→ WORK TO COMPLETE: Return, exactly and in full, the lines of the records below starting at the one with "OSG ROYCO | 220-4724 | BROCA DE CARBURO" and ending at the one with "Retrouvez toutes les", and no other lines.

→ Records from a collection:
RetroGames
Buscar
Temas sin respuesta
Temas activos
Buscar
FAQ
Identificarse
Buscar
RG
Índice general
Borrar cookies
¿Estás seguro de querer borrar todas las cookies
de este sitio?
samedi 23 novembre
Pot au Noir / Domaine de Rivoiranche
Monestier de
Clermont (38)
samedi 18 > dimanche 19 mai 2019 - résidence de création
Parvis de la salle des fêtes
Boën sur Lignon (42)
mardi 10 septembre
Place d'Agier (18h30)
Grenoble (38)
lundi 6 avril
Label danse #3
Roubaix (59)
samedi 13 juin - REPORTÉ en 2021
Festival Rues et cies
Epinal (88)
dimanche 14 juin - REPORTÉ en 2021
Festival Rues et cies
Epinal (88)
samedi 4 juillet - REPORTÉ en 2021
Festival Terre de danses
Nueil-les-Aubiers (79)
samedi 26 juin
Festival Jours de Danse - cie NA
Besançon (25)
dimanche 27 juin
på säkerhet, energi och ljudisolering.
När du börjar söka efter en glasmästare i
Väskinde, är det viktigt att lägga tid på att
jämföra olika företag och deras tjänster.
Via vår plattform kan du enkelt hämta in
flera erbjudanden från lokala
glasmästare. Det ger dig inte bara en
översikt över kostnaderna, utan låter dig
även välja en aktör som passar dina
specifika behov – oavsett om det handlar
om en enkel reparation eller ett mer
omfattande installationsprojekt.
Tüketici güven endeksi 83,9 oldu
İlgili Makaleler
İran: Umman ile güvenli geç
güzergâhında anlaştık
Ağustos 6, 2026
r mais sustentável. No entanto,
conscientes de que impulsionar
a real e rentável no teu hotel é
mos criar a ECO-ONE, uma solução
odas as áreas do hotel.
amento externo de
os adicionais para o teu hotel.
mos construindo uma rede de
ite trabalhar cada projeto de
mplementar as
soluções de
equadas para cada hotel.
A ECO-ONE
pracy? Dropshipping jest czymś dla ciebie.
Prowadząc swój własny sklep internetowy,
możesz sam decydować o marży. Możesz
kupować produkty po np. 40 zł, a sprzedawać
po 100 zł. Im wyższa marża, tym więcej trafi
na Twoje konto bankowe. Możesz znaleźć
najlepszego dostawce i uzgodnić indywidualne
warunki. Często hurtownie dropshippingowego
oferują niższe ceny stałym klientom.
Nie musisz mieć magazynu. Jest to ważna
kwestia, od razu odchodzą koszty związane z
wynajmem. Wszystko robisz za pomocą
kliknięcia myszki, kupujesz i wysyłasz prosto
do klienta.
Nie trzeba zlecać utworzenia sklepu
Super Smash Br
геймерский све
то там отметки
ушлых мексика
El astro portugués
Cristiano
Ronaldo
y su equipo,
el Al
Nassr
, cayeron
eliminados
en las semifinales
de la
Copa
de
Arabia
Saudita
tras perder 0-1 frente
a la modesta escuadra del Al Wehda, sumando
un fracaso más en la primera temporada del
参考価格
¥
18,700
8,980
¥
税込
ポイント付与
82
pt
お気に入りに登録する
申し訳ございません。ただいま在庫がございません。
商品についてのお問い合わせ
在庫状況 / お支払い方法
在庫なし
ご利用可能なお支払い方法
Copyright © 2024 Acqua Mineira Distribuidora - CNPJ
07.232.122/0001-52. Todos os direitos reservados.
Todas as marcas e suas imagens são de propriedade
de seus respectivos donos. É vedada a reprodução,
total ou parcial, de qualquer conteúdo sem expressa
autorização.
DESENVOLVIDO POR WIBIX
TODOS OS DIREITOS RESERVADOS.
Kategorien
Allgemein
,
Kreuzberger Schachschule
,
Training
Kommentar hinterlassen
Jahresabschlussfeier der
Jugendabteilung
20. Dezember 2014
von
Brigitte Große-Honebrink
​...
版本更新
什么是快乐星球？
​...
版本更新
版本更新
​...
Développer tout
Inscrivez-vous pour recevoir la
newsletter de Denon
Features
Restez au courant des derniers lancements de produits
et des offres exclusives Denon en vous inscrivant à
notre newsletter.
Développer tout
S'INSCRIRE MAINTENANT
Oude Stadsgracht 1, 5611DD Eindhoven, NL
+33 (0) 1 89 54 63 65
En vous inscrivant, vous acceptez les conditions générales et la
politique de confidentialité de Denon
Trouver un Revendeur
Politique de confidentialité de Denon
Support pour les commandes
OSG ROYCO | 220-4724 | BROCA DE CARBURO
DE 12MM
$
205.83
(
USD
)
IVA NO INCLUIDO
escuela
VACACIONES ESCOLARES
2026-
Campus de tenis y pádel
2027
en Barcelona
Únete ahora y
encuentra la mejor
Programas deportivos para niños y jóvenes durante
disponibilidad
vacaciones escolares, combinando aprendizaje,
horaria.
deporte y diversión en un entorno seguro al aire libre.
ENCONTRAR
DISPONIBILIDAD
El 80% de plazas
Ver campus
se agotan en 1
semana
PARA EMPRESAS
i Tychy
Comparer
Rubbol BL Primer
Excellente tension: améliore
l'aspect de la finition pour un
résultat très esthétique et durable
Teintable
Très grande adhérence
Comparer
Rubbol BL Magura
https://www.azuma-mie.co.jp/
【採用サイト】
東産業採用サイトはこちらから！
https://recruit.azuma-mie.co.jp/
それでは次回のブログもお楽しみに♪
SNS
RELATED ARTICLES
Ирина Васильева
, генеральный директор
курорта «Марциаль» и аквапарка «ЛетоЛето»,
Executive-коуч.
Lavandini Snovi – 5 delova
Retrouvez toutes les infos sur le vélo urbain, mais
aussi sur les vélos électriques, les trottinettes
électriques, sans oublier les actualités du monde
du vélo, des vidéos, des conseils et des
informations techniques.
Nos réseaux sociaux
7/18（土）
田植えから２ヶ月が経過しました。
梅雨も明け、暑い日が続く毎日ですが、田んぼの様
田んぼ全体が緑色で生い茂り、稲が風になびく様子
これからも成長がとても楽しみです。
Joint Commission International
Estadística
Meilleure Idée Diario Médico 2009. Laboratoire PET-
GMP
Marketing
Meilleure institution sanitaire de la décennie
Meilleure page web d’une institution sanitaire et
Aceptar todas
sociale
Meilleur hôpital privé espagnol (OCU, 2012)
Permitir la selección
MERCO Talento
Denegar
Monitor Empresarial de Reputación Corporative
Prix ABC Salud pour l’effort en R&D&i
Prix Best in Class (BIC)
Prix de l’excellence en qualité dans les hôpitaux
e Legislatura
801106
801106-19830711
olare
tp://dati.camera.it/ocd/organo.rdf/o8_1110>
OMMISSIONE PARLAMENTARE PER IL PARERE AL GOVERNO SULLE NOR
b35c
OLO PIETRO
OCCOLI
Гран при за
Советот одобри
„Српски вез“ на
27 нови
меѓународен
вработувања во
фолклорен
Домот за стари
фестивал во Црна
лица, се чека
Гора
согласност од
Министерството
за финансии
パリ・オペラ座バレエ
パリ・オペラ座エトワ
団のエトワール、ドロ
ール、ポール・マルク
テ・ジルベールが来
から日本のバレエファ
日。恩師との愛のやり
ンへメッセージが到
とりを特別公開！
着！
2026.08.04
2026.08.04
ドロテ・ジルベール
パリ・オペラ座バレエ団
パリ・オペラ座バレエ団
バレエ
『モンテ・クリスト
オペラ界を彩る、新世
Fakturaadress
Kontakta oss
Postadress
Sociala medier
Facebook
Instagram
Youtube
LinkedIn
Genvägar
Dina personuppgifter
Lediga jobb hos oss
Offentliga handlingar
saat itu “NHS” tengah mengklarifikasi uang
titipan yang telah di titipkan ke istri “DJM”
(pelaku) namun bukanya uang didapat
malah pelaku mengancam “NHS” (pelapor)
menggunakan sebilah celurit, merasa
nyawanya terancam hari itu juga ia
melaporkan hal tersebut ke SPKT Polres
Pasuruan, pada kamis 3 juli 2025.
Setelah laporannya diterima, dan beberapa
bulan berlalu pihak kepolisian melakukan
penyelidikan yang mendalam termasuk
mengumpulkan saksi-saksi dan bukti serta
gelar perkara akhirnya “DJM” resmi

→ EXERCISE RESULT:
OSG ROYCO | 220-4724 | BROCA DE CARBURO
DE 12MM
$
205.83
(
USD
)
IVA NO INCLUIDO
escuela
VACACIONES ESCOLARES
2026-
Campus de tenis y pádel
2027
en Barcelona
Únete ahora y
encuentra la mejor
Programas deportivos para niños y jóvenes durante
disponibilidad
vacaciones escolares, combinando aprendizaje,
horaria.
deporte y diversión en un entorno seguro al aire libre.
ENCONTRAR
DISPONIBILIDAD
El 80% de plazas
Ver campus
se agotan en 1
semana
PARA EMPRESAS
i Tychy
Comparer
Rubbol BL Primer
Excellente tension: améliore
l'aspect de la finition pour un
résultat très esthétique et durable
Teintable
Très grande adhérence
Comparer
Rubbol BL Magura
https://www.azuma-mie.co.jp/
【採用サイト】
東産業採用サイトはこちらから！
https://recruit.azuma-mie.co.jp/
それでは次回のブログもお楽しみに♪
SNS
RELATED ARTICLES
Ирина Васильева
, генеральный директор
курорта «Марциаль» и аквапарка «ЛетоЛето»,
Executive-коуч.
Lavandini Snovi – 5 delova
Retrouvez toutes les infos sur le vélo urbain, mais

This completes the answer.